- [Collected data entries]
----

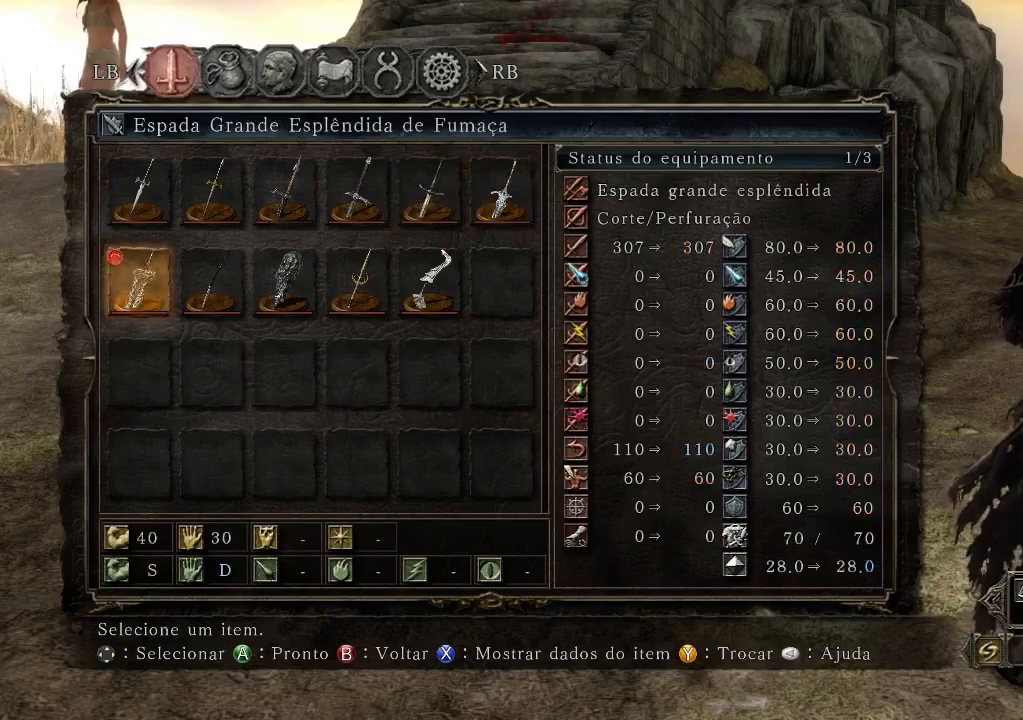
{"dt_ms": 500, "buttons": [], "left_stick": "center", "right_stick": "center", "events": [[367, "right_stick", "up-right"], [467, "right_stick", "center"]]}
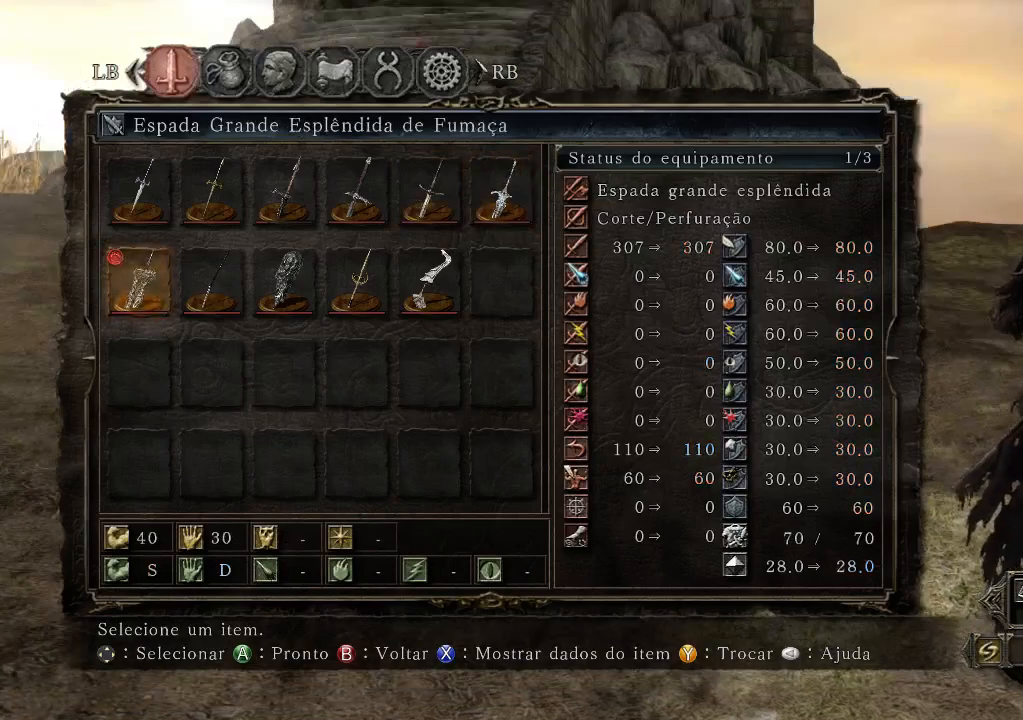
{"dt_ms": 500, "buttons": [], "left_stick": "center", "right_stick": "center", "events": [[100, "left_stick", "up"], [367, "left_stick", "center"]]}
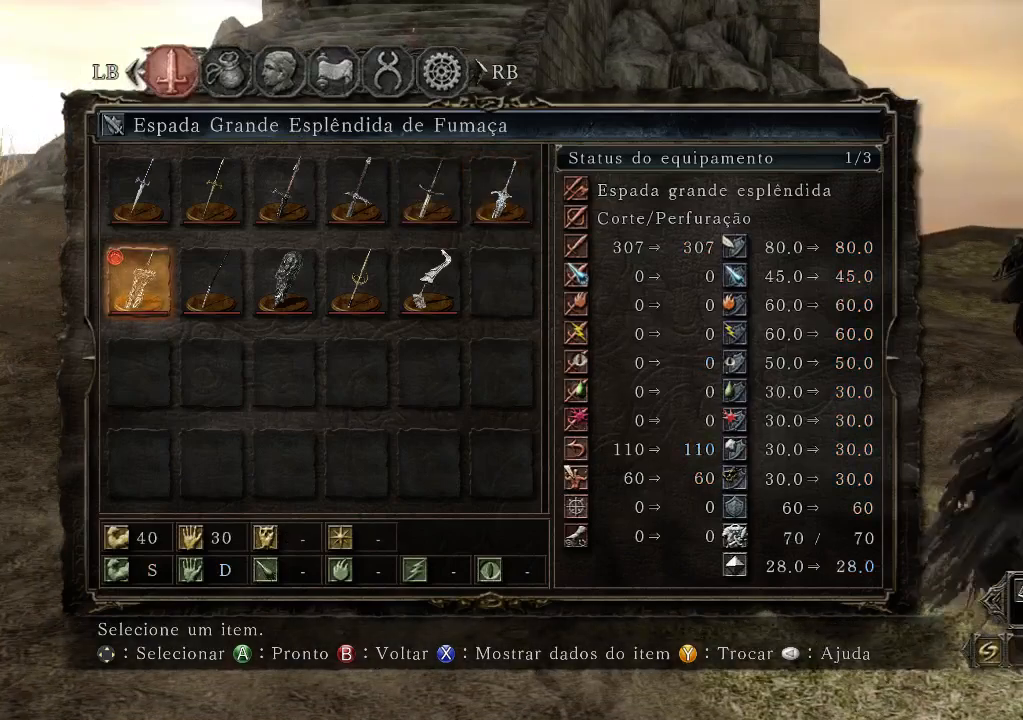
{"dt_ms": 500, "buttons": ["B"], "left_stick": "center", "right_stick": "center", "events": [[300, "B", "down"]]}
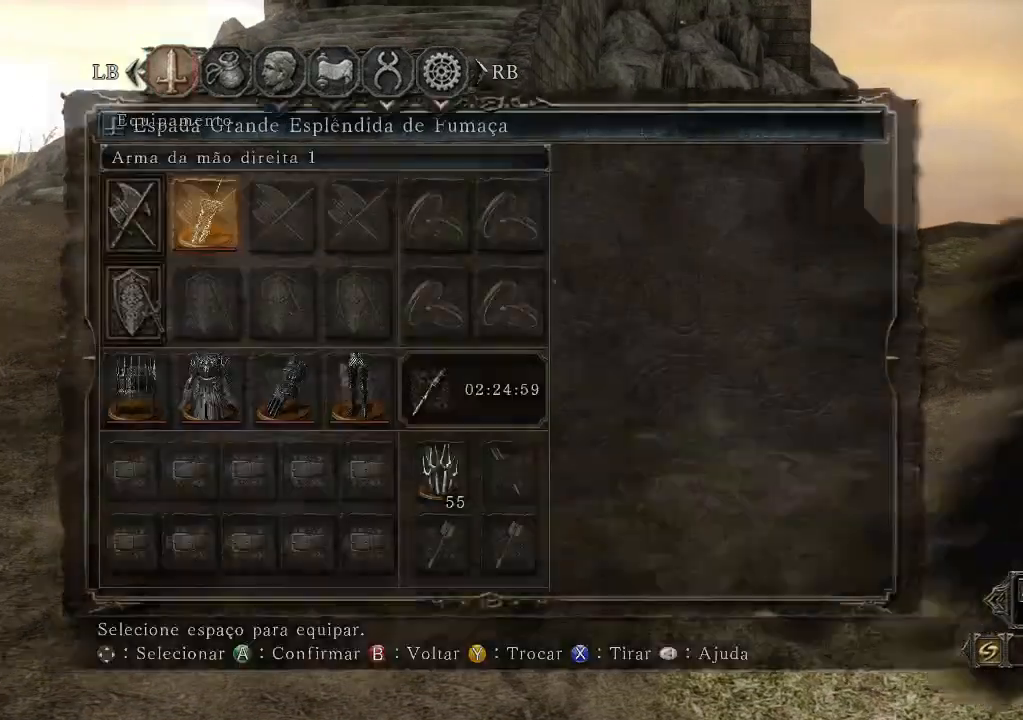
{"dt_ms": 500, "buttons": ["B"], "left_stick": "center", "right_stick": "center", "events": []}
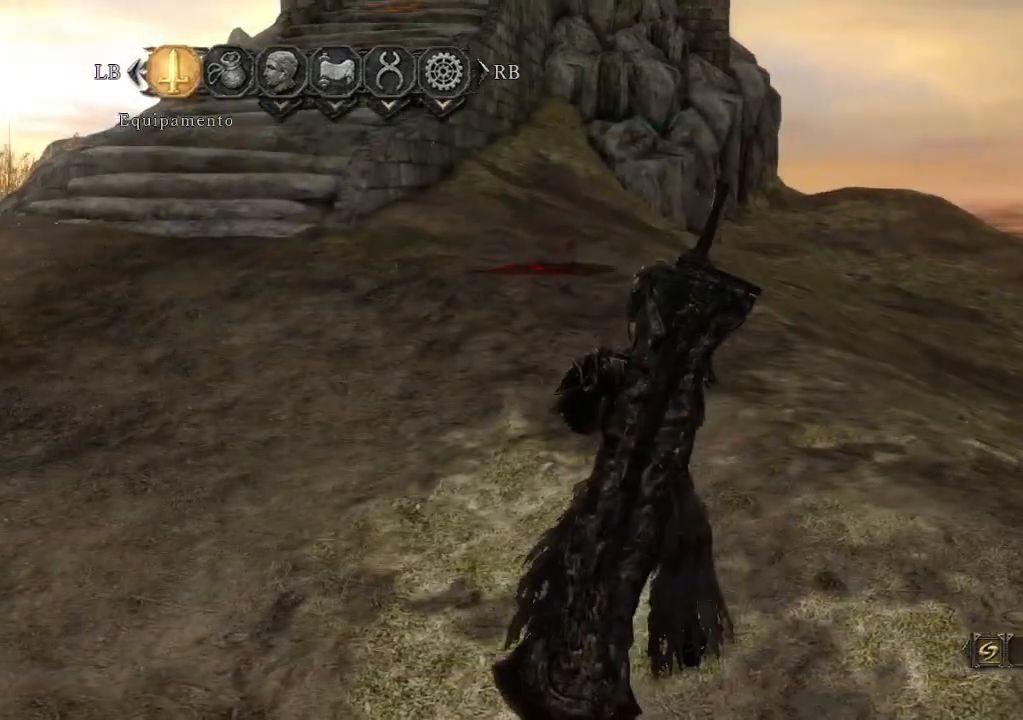
{"dt_ms": 500, "buttons": ["Y"], "left_stick": "center", "right_stick": "center", "events": [[367, "B", "up"], [367, "Y", "down"]]}
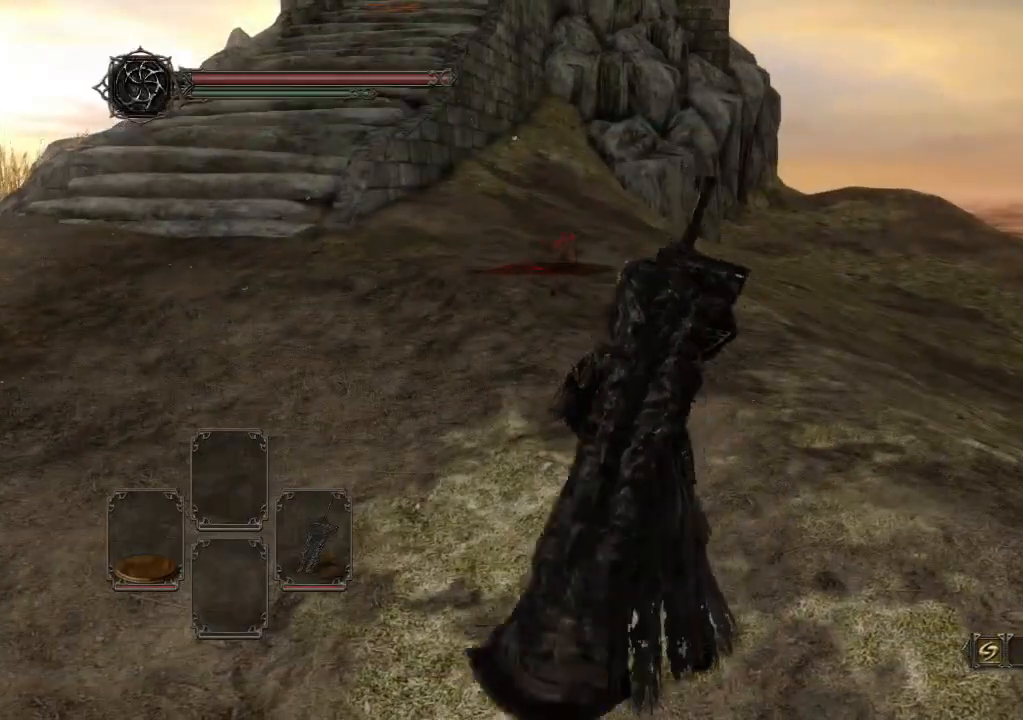
{"dt_ms": 500, "buttons": [], "left_stick": "up", "right_stick": "center", "events": [[33, "Y", "up"], [433, "left_stick", "up"]]}
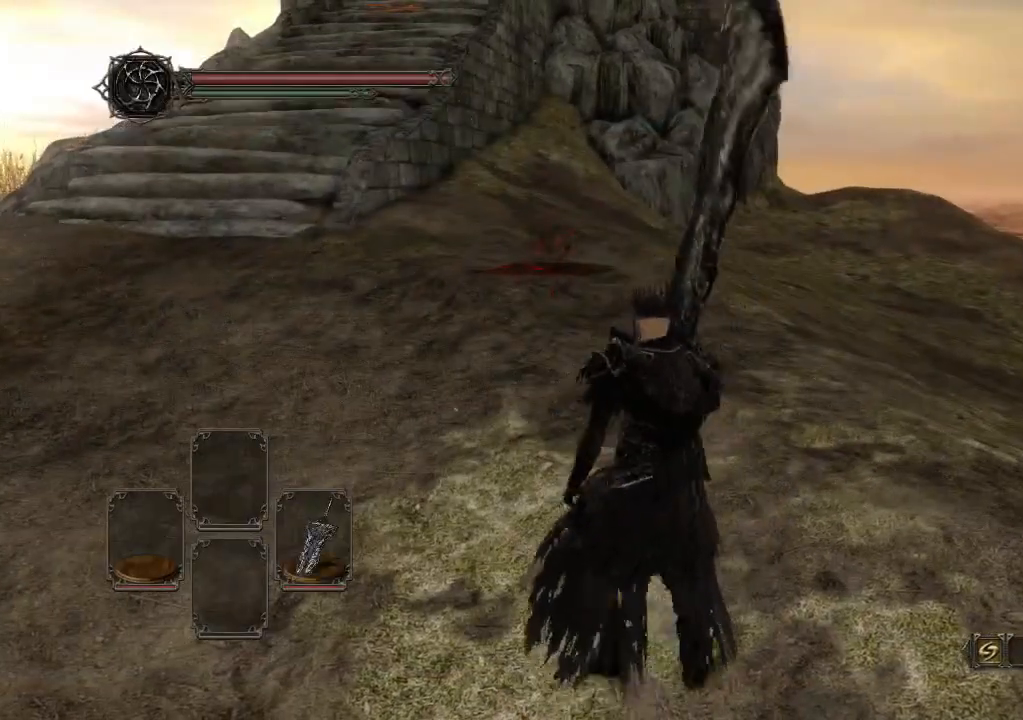
{"dt_ms": 500, "buttons": [], "left_stick": "center", "right_stick": "center", "events": [[167, "left_stick", "center"], [300, "Y", "down"], [433, "Y", "up"]]}
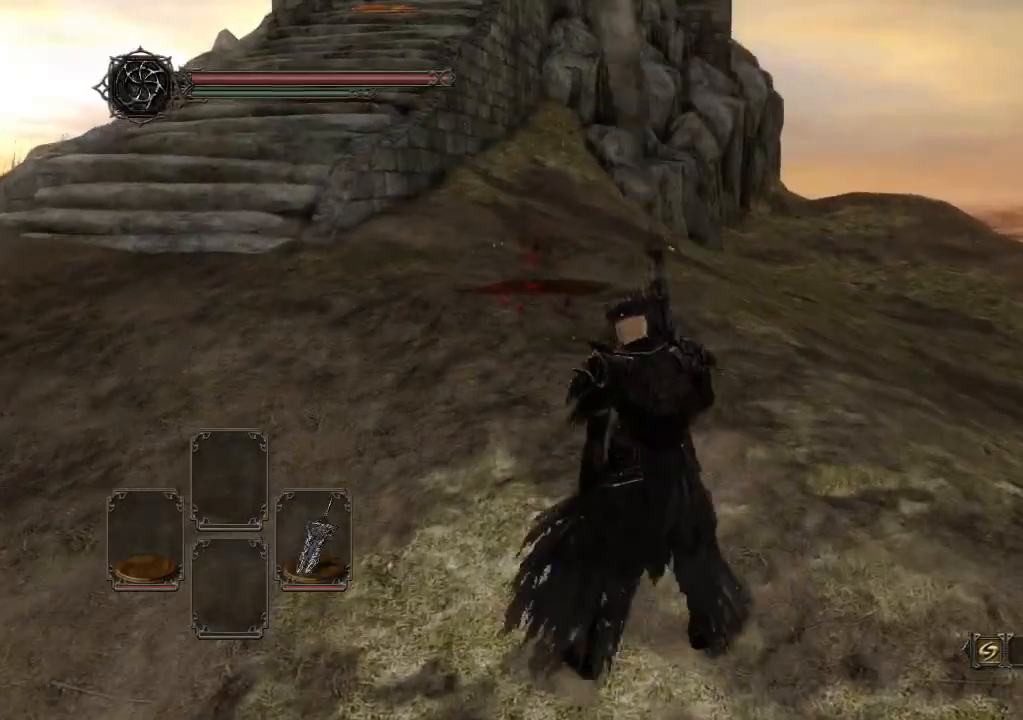
{"dt_ms": 500, "buttons": ["B"], "left_stick": "up", "right_stick": "center", "events": [[333, "B", "down"], [433, "left_stick", "up"]]}
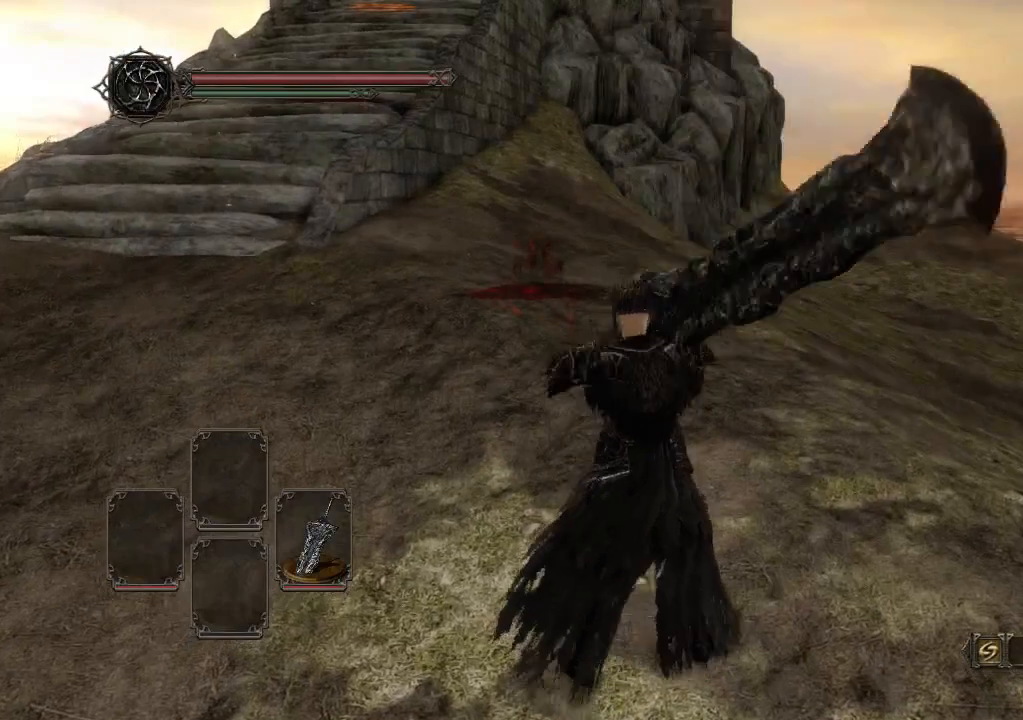
{"dt_ms": 500, "buttons": ["B"], "left_stick": "center", "right_stick": "center", "events": [[200, "left_stick", "center"], [367, "L2", "down"], [467, "L2", "up"]]}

----

- [INSTRUCTIONS TO FOLLOW] Hand over the entries again, exactly as written and without the pictures.

- [OUTPUT FOR THIS TASK]
{"dt_ms": 500, "buttons": [], "left_stick": "center", "right_stick": "center", "events": [[367, "right_stick", "up-right"], [467, "right_stick", "center"]]}
{"dt_ms": 500, "buttons": [], "left_stick": "center", "right_stick": "center", "events": [[100, "left_stick", "up"], [367, "left_stick", "center"]]}
{"dt_ms": 500, "buttons": ["B"], "left_stick": "center", "right_stick": "center", "events": [[300, "B", "down"]]}
{"dt_ms": 500, "buttons": ["B"], "left_stick": "center", "right_stick": "center", "events": []}
{"dt_ms": 500, "buttons": ["Y"], "left_stick": "center", "right_stick": "center", "events": [[367, "B", "up"], [367, "Y", "down"]]}
{"dt_ms": 500, "buttons": [], "left_stick": "up", "right_stick": "center", "events": [[33, "Y", "up"], [433, "left_stick", "up"]]}
{"dt_ms": 500, "buttons": [], "left_stick": "center", "right_stick": "center", "events": [[167, "left_stick", "center"], [300, "Y", "down"], [433, "Y", "up"]]}
{"dt_ms": 500, "buttons": ["B"], "left_stick": "up", "right_stick": "center", "events": [[333, "B", "down"], [433, "left_stick", "up"]]}
{"dt_ms": 500, "buttons": ["B"], "left_stick": "center", "right_stick": "center", "events": [[200, "left_stick", "center"], [367, "L2", "down"], [467, "L2", "up"]]}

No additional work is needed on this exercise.